━━ SUPPLIED MATERIAL

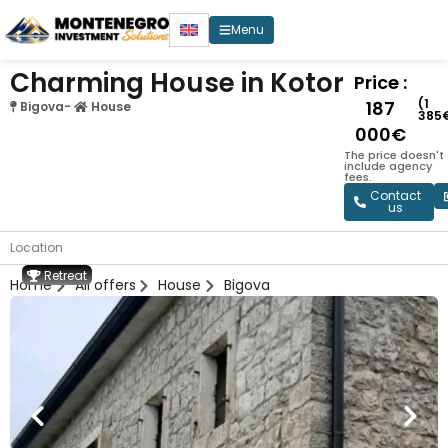
Menu
Charming House in Kotor
Price :
(1
187
Bigova
-
House
385
000€
The price doesn't
include agency
fees.
Contact
us
Location
Retreat
Home
All offers
House
Bigova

━━━━

### [TASK TO COMPLETE]
Reproduce every line above verbatim, leaving out the picture.

### [RESULT BELOW]
Menu
Charming House in Kotor
Price :
(1
187
Bigova
-
House
385
000€
The price doesn't
include agency
fees.
Contact
us
Location
Retreat
Home
All offers
House
Bigova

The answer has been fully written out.